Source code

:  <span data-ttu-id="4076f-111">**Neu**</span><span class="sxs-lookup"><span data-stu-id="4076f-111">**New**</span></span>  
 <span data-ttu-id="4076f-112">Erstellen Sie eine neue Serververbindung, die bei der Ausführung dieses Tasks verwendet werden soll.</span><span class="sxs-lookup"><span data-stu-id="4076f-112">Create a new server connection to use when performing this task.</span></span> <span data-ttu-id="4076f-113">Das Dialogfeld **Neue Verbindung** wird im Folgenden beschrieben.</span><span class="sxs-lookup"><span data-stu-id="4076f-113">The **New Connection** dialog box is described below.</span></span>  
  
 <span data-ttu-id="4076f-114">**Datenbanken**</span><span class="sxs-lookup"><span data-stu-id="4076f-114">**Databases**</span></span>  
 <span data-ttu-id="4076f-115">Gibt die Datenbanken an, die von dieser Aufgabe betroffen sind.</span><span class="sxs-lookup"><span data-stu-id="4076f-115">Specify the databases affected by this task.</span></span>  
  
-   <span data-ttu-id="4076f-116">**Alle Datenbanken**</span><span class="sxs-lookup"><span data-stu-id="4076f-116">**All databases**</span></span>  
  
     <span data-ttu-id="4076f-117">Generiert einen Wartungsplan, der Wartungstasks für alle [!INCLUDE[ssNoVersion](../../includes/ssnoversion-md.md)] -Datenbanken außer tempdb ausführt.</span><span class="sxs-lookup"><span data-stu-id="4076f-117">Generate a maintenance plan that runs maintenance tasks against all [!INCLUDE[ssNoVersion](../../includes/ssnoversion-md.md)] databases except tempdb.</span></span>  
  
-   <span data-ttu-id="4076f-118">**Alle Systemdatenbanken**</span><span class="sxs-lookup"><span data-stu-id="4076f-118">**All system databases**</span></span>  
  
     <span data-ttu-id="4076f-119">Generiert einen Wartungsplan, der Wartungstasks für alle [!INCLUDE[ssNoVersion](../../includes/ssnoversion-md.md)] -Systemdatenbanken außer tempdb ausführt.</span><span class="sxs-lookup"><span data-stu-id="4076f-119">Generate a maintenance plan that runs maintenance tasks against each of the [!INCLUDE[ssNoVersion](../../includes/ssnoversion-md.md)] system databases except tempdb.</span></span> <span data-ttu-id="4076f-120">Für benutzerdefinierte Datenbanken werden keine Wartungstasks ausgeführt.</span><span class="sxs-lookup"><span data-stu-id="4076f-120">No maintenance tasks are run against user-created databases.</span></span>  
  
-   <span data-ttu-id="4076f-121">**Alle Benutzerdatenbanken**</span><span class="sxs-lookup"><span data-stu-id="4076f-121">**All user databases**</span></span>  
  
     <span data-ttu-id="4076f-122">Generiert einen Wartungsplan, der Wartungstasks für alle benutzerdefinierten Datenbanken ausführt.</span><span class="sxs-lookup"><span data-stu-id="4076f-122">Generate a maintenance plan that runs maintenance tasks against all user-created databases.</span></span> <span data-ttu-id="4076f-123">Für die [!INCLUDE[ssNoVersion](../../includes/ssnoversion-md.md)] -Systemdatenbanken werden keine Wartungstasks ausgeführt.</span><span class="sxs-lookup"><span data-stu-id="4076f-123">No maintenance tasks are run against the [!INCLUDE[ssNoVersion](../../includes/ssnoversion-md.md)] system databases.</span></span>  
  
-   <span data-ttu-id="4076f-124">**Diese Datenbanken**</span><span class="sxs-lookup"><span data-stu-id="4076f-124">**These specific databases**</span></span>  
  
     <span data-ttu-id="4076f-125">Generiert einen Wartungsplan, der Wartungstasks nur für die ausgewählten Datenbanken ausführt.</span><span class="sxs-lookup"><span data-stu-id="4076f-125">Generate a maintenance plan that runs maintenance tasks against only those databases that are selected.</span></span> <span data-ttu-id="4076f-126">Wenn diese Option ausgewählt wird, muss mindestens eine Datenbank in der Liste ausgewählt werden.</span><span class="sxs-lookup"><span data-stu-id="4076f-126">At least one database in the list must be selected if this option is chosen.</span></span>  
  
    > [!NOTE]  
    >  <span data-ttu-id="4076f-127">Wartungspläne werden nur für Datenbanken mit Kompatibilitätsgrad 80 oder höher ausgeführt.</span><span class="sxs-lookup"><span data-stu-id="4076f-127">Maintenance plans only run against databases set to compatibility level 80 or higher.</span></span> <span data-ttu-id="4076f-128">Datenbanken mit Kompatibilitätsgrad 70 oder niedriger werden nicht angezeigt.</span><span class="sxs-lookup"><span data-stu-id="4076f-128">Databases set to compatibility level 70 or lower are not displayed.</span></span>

*INSTRUCTIONS TO FOLLOW*. Extract exactly the leading lines of the data, stopping at and including the line with "is described below.</span></span>".

*SOLVED EXERCISE*.
Source code

:  <span data-ttu-id="4076f-111">**Neu**</span><span class="sxs-lookup"><span data-stu-id="4076f-111">**New**</span></span>  
 <span data-ttu-id="4076f-112">Erstellen Sie eine neue Serververbindung, die bei der Ausführung dieses Tasks verwendet werden soll.</span><span class="sxs-lookup"><span data-stu-id="4076f-112">Create a new server connection to use when performing this task.</span></span> <span data-ttu-id="4076f-113">Das Dialogfeld **Neue Verbindung** wird im Folgenden beschrieben.</span><span class="sxs-lookup"><span data-stu-id="4076f-113">The **New Connection** dialog box is described below.</span></span>  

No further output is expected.